## JOB
Could you copy the data that follows exactly as written, but drop the pictures?

[Records from a data collection]
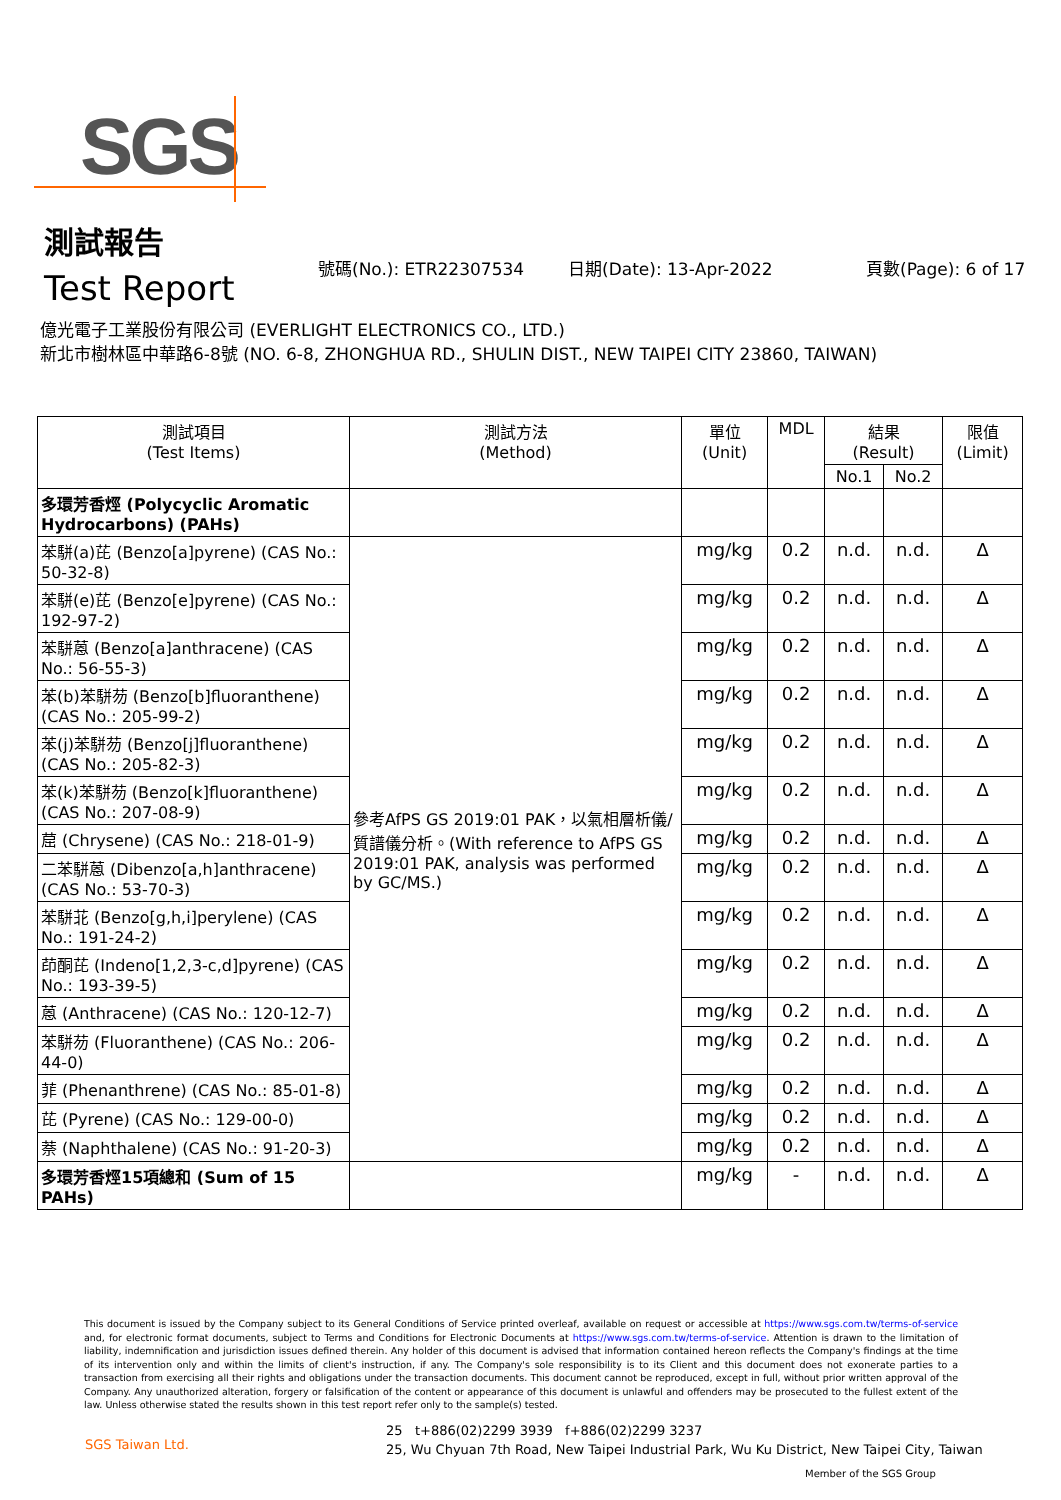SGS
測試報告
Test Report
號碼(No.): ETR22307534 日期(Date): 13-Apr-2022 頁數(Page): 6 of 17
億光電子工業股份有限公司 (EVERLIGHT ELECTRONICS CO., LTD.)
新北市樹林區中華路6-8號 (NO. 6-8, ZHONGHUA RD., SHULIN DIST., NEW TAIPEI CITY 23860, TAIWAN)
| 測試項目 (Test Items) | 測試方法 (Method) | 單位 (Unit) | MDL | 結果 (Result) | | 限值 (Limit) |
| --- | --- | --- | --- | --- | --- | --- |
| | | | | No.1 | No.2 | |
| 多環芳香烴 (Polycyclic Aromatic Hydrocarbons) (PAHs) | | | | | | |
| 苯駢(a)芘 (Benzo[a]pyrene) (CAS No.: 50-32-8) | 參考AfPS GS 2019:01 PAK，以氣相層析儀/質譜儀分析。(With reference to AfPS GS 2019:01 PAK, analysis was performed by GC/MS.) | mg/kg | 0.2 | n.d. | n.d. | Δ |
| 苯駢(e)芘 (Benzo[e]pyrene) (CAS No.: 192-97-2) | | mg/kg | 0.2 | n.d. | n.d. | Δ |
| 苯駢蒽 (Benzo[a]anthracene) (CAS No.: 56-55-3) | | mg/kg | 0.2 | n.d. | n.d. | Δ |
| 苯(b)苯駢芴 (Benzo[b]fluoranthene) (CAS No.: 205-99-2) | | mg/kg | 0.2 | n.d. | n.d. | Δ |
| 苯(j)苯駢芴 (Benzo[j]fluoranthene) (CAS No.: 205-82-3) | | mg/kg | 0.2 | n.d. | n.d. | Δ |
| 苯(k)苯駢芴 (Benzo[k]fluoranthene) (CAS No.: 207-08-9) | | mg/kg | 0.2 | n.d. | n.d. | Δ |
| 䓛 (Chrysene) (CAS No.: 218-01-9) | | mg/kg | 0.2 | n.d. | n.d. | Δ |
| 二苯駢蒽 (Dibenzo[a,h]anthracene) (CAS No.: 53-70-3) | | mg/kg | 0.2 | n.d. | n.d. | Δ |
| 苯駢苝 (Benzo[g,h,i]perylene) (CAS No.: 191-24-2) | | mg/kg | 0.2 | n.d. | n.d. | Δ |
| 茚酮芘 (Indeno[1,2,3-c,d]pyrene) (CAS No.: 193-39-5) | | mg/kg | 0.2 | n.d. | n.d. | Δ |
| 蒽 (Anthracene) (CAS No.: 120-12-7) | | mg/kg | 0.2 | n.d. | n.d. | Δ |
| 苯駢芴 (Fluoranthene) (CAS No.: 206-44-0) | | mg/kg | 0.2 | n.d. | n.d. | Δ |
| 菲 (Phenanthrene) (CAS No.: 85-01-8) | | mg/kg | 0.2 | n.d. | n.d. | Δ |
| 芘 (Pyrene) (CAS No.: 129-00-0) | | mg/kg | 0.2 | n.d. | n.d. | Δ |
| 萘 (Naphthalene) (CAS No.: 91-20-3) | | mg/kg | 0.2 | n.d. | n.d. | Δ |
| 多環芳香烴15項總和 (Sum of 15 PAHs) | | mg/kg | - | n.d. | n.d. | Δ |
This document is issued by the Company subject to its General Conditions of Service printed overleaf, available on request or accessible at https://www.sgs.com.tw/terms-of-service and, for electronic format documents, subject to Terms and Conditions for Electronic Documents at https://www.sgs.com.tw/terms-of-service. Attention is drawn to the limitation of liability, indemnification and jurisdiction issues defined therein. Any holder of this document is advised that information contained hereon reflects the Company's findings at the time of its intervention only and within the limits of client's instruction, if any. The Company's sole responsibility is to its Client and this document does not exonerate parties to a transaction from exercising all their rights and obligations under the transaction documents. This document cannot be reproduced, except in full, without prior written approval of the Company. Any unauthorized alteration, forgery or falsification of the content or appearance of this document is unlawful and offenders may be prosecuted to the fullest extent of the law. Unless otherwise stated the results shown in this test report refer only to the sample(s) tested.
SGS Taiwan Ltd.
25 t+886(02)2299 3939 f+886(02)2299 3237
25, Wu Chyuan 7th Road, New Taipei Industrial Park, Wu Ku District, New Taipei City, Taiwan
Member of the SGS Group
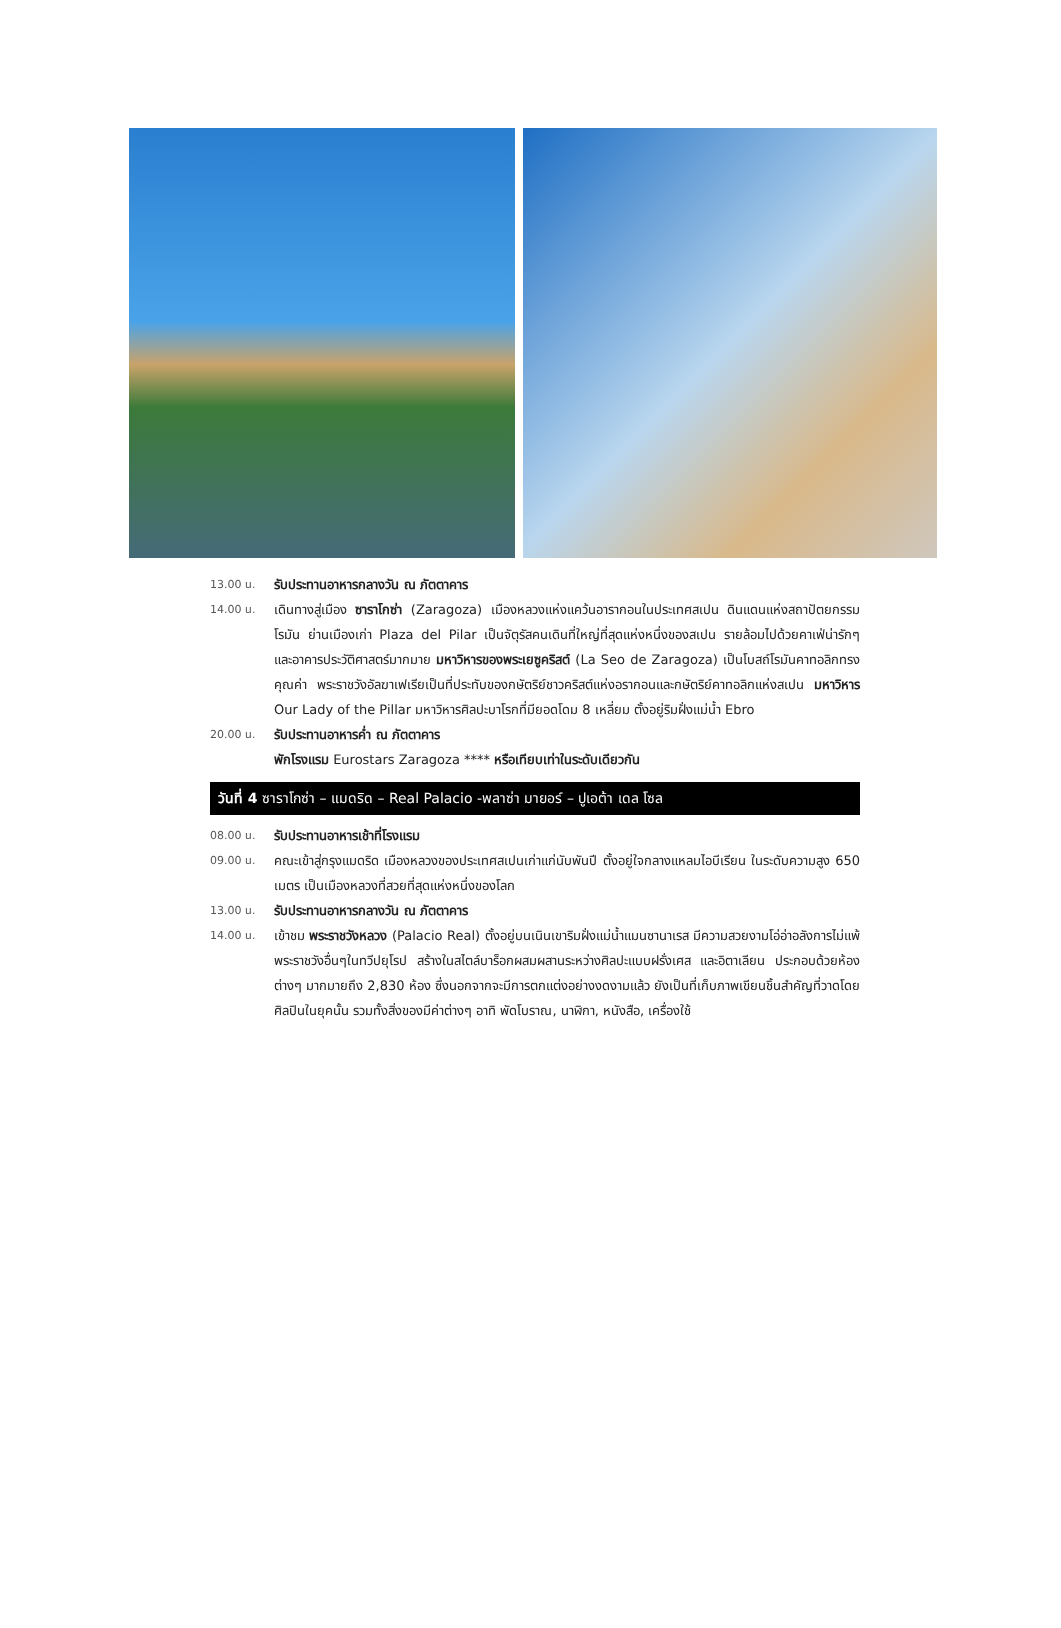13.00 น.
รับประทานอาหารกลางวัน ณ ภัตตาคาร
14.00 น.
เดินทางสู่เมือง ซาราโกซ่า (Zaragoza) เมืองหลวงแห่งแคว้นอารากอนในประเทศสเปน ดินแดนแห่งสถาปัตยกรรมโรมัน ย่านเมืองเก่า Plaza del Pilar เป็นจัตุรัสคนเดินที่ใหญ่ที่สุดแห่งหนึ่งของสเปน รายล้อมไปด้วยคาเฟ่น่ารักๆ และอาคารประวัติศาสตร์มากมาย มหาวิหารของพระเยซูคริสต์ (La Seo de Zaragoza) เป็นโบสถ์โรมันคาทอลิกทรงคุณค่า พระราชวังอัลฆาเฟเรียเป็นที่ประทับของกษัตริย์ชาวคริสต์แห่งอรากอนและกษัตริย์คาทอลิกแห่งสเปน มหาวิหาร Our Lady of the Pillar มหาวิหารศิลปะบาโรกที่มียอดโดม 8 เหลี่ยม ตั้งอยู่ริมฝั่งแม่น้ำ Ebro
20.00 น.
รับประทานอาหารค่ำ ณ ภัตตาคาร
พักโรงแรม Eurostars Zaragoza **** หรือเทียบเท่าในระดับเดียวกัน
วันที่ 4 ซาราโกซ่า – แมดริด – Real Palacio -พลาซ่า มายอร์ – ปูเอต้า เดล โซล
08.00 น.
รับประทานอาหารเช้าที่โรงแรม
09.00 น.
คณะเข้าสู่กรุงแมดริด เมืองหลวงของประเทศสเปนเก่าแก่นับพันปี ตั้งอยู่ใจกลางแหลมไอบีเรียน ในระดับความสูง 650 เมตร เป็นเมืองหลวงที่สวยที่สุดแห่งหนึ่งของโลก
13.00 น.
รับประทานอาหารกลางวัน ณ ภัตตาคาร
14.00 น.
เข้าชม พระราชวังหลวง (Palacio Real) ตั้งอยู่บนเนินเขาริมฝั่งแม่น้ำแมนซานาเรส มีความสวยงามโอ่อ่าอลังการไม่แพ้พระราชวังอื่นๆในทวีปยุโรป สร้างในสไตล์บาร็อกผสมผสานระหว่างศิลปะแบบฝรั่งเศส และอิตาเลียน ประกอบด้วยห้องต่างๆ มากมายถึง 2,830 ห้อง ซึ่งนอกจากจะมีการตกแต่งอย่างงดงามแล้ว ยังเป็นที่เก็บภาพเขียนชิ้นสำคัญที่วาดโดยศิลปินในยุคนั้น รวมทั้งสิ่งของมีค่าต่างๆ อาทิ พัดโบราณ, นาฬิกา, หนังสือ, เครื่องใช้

## RESULT OF THE EXERCISE
SGS
測試報告
Test Report
號碼(No.): ETR22307534 日期(Date): 13-Apr-2022 頁數(Page): 6 of 17
億光電子工業股份有限公司 (EVERLIGHT ELECTRONICS CO., LTD.)
新北市樹林區中華路6-8號 (NO. 6-8, ZHONGHUA RD., SHULIN DIST., NEW TAIPEI CITY 23860, TAIWAN)
| 測試項目 (Test Items) | 測試方法 (Method) | 單位 (Unit) | MDL | 結果 (Result) | | 限值 (Limit) |
| --- | --- | --- | --- | --- | --- | --- |
| | | | | No.1 | No.2 | |
| 多環芳香烴 (Polycyclic Aromatic Hydrocarbons) (PAHs) | | | | | | |
| 苯駢(a)芘 (Benzo[a]pyrene) (CAS No.: 50-32-8) | 參考AfPS GS 2019:01 PAK，以氣相層析儀/質譜儀分析。(With reference to AfPS GS 2019:01 PAK, analysis was performed by GC/MS.) | mg/kg | 0.2 | n.d. | n.d. | Δ |
| 苯駢(e)芘 (Benzo[e]pyrene) (CAS No.: 192-97-2) | | mg/kg | 0.2 | n.d. | n.d. | Δ |
| 苯駢蒽 (Benzo[a]anthracene) (CAS No.: 56-55-3) | | mg/kg | 0.2 | n.d. | n.d. | Δ |
| 苯(b)苯駢芴 (Benzo[b]fluoranthene) (CAS No.: 205-99-2) | | mg/kg | 0.2 | n.d. | n.d. | Δ |
| 苯(j)苯駢芴 (Benzo[j]fluoranthene) (CAS No.: 205-82-3) | | mg/kg | 0.2 | n.d. | n.d. | Δ |
| 苯(k)苯駢芴 (Benzo[k]fluoranthene) (CAS No.: 207-08-9) | | mg/kg | 0.2 | n.d. | n.d. | Δ |
| 䓛 (Chrysene) (CAS No.: 218-01-9) | | mg/kg | 0.2 | n.d. | n.d. | Δ |
| 二苯駢蒽 (Dibenzo[a,h]anthracene) (CAS No.: 53-70-3) | | mg/kg | 0.2 | n.d. | n.d. | Δ |
| 苯駢苝 (Benzo[g,h,i]perylene) (CAS No.: 191-24-2) | | mg/kg | 0.2 | n.d. | n.d. | Δ |
| 茚酮芘 (Indeno[1,2,3-c,d]pyrene) (CAS No.: 193-39-5) | | mg/kg | 0.2 | n.d. | n.d. | Δ |
| 蒽 (Anthracene) (CAS No.: 120-12-7) | | mg/kg | 0.2 | n.d. | n.d. | Δ |
| 苯駢芴 (Fluoranthene) (CAS No.: 206-44-0) | | mg/kg | 0.2 | n.d. | n.d. | Δ |
| 菲 (Phenanthrene) (CAS No.: 85-01-8) | | mg/kg | 0.2 | n.d. | n.d. | Δ |
| 芘 (Pyrene) (CAS No.: 129-00-0) | | mg/kg | 0.2 | n.d. | n.d. | Δ |
| 萘 (Naphthalene) (CAS No.: 91-20-3) | | mg/kg | 0.2 | n.d. | n.d. | Δ |
| 多環芳香烴15項總和 (Sum of 15 PAHs) | | mg/kg | - | n.d. | n.d. | Δ |
This document is issued by the Company subject to its General Conditions of Service printed overleaf, available on request or accessible at https://www.sgs.com.tw/terms-of-service and, for electronic format documents, subject to Terms and Conditions for Electronic Documents at https://www.sgs.com.tw/terms-of-service. Attention is drawn to the limitation of liability, indemnification and jurisdiction issues defined therein. Any holder of this document is advised that information contained hereon reflects the Company's findings at the time of its intervention only and within the limits of client's instruction, if any. The Company's sole responsibility is to its Client and this document does not exonerate parties to a transaction from exercising all their rights and obligations under the transaction documents. This document cannot be reproduced, except in full, without prior written approval of the Company. Any unauthorized alteration, forgery or falsification of the content or appearance of this document is unlawful and offenders may be prosecuted to the fullest extent of the law. Unless otherwise stated the results shown in this test report refer only to the sample(s) tested.
SGS Taiwan Ltd.
25 t+886(02)2299 3939 f+886(02)2299 3237
25, Wu Chyuan 7th Road, New Taipei Industrial Park, Wu Ku District, New Taipei City, Taiwan
Member of the SGS Group
13.00 น.
รับประทานอาหารกลางวัน ณ ภัตตาคาร
14.00 น.
เดินทางสู่เมือง ซาราโกซ่า (Zaragoza) เมืองหลวงแห่งแคว้นอารากอนในประเทศสเปน ดินแดนแห่งสถาปัตยกรรมโรมัน ย่านเมืองเก่า Plaza del Pilar เป็นจัตุรัสคนเดินที่ใหญ่ที่สุดแห่งหนึ่งของสเปน รายล้อมไปด้วยคาเฟ่น่ารักๆ และอาคารประวัติศาสตร์มากมาย มหาวิหารของพระเยซูคริสต์ (La Seo de Zaragoza) เป็นโบสถ์โรมันคาทอลิกทรงคุณค่า พระราชวังอัลฆาเฟเรียเป็นที่ประทับของกษัตริย์ชาวคริสต์แห่งอรากอนและกษัตริย์คาทอลิกแห่งสเปน มหาวิหาร Our Lady of the Pillar มหาวิหารศิลปะบาโรกที่มียอดโดม 8 เหลี่ยม ตั้งอยู่ริมฝั่งแม่น้ำ Ebro
20.00 น.
รับประทานอาหารค่ำ ณ ภัตตาคาร
พักโรงแรม Eurostars Zaragoza **** หรือเทียบเท่าในระดับเดียวกัน
วันที่ 4 ซาราโกซ่า – แมดริด – Real Palacio -พลาซ่า มายอร์ – ปูเอต้า เดล โซล
08.00 น.
รับประทานอาหารเช้าที่โรงแรม
09.00 น.
คณะเข้าสู่กรุงแมดริด เมืองหลวงของประเทศสเปนเก่าแก่นับพันปี ตั้งอยู่ใจกลางแหลมไอบีเรียน ในระดับความสูง 650 เมตร เป็นเมืองหลวงที่สวยที่สุดแห่งหนึ่งของโลก
13.00 น.
รับประทานอาหารกลางวัน ณ ภัตตาคาร
14.00 น.
เข้าชม พระราชวังหลวง (Palacio Real) ตั้งอยู่บนเนินเขาริมฝั่งแม่น้ำแมนซานาเรส มีความสวยงามโอ่อ่าอลังการไม่แพ้พระราชวังอื่นๆในทวีปยุโรป สร้างในสไตล์บาร็อกผสมผสานระหว่างศิลปะแบบฝรั่งเศส และอิตาเลียน ประกอบด้วยห้องต่างๆ มากมายถึง 2,830 ห้อง ซึ่งนอกจากจะมีการตกแต่งอย่างงดงามแล้ว ยังเป็นที่เก็บภาพเขียนชิ้นสำคัญที่วาดโดยศิลปินในยุคนั้น รวมทั้งสิ่งของมีค่าต่างๆ อาทิ พัดโบราณ, นาฬิกา, หนังสือ, เครื่องใช้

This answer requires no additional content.